When we were hunters and gathers our why was pretty clear wasn’t it? To survive. And to survive we needed to find safety, food and a community for support, protection and reproductive mates. Nowadays we make it a lot more complicated don’t we? Even though our minimum needs for survival are really quite easily found. The fact that you are even reading this article on a computer right now means you know where your next meal is coming from, right? It’s all our other needs for things like comfort, status and even luxury where we get confused with intention.
With a clear “why” to drive your intentions you can make decisions more simply. But just having purpose is still a bit wishy washy. There is not enough clarity around purpose alone. Which is why we need vision. Vision is the long term goal that we have in mind. Where are we headed? What are we seeking? For instance, the tribal huntsman would not have left the camp to just wander aimlessly around the savannah would they? Not likely. They have in mind the result of dinner. Something to eat. So they left the camp with this vision.
We get tripped up with vision sometimes but why? One reason is that we tend to fixate on one thing instead of focusing on the benefit of achieving the thing. For example, our huntsman might leave in search of a deer and along the way come across an antelope. It makes little difference to the end result of bringing food home to his family. So intention is important and we can develop it by finding a clear purpose and vision. But how do we know we aren’t just deluding ourselves?

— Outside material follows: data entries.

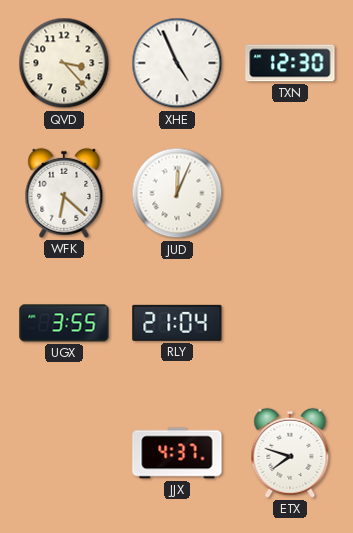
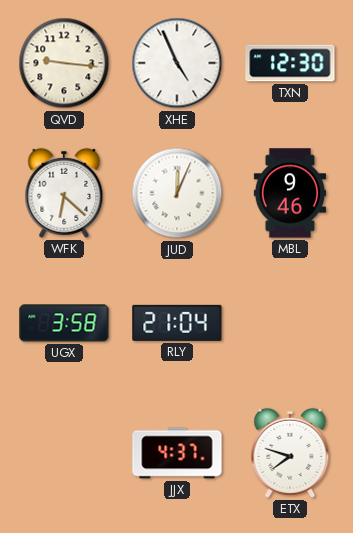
QVD: 3:23 -> 9:16
MBL: none -> 9:46
UGX: 3:55 -> 3:58
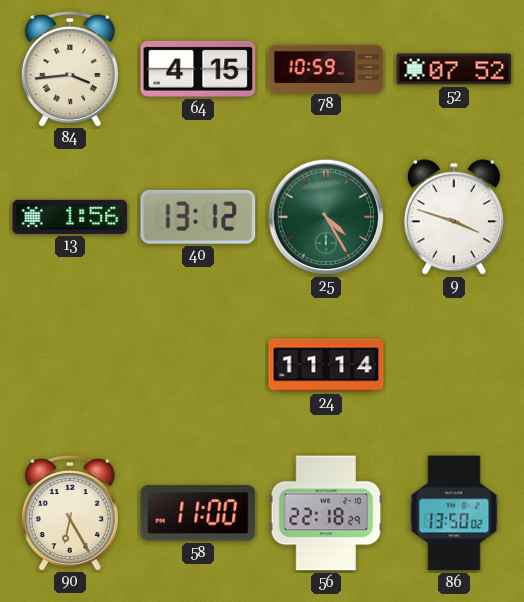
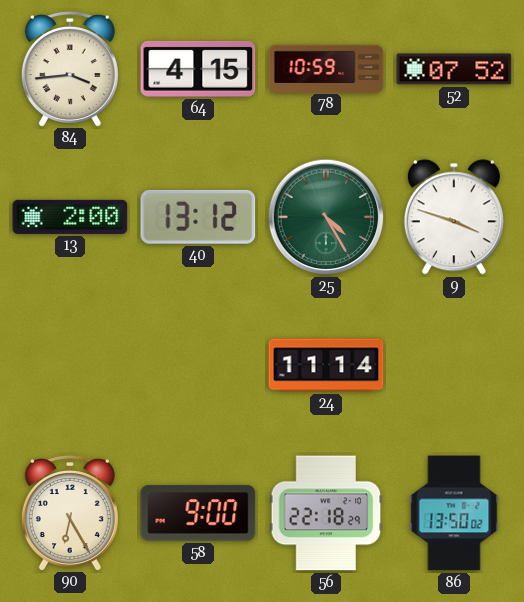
13: 1:56 -> 2:00
58: 11:00 -> 9:00
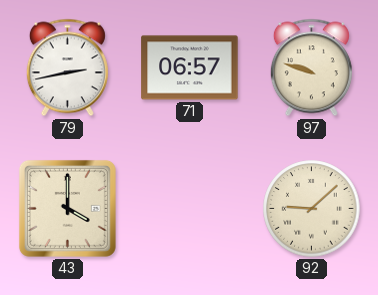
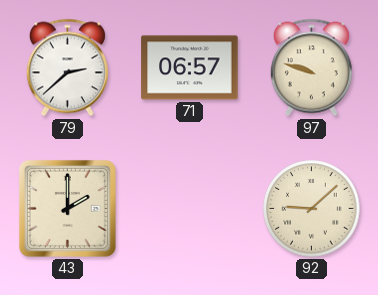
79: 2:43 -> 2:38
43: 4:00 -> 2:00
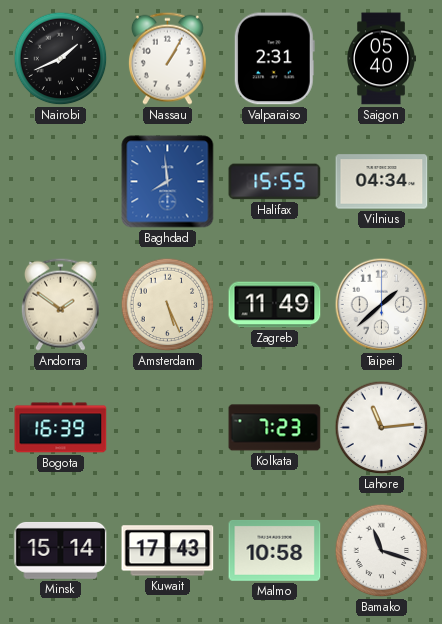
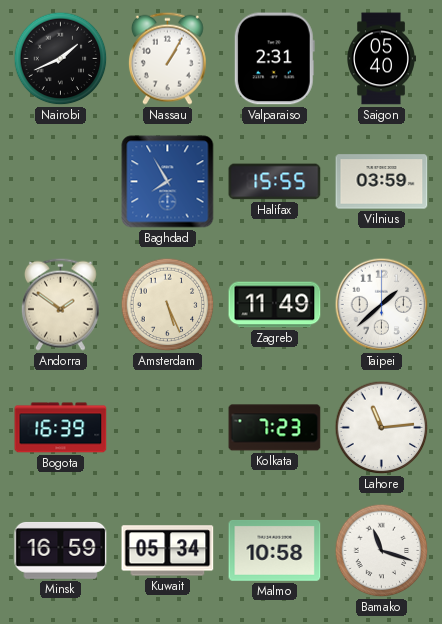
Baghdad: 7:59 -> 7:55
Vilnius: 04:34 -> 03:59
Minsk: 15:14 -> 16:59
Kuwait: 17:43 -> 05:34
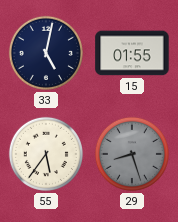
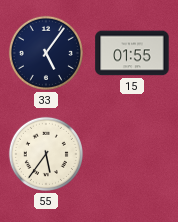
33: 5:02 -> 5:06
29: 8:27 -> none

Our egos can get in the way of reality. When we lose a little perspective on reality we can delude ourselves into believing all sorts of things. Like the proverbial “dream” of owning your own home. When we are led by our ego we are focused on protecting ourselves and will blame, justify, feel entitled or victimised. Our egos are always seeking to justify themselves. When we are led by our egos our spirited intentions tend to fall by the roadside.
How do we follow through with our good intentions despite all the distractions? It starts with a decision and I’ve talked before about how just the act of choosing leads to more confidence. Imagine being scolded by your teacher with the old chestnut “no-one makes you do anything!”. The simplest lessons can be the hardest to learn. Yet we need to be responsible for our choices on a daily and moment to moment basis. It’s not something we do next year, next week or even tomorrow. It’s your responsibility to make your own choices right now. In the moment. So own your choices. Choosing is a skill that can be developed. It’s like a muscle. It starts with the tiniest of choices. To get up. To move.
Big decisions are always lurking somewhere in the background. We are reminded of them regularly by our spirits. Yet we struggle to make the big decisions because of our egos or a fear of the unknown. Making these decisions becomes far simpler when you have a clear idea of your long term purpose and vision and can see how making the decision moves you closer or further away from that.
In the end, moving out of my safe job to build a business was a simple, rational choice. It was made after quite a lot of debate and discussion with Sam and planning. What made the choice easier was the vision and purpose we see for our lives. And we have fundamentally changed our reality. Instead of working in a high paying, high stress job to service over $700,000 in debt obligations or spending crazy hours commuting we sold both houses to live in a nice rental near a school. Do we have everything figured out just yet? Were we ready? Probably not but if you wait for someone to tell you are ready 12 years can pass by very quickly. So we keep moving forward with confident choices.
The open road
So where to from here? Well you can start by asking yourself this question. What’s your vision and purpose? Whatever it is make it your personal philosophy and then use it when your decide to make your next move from this day forward.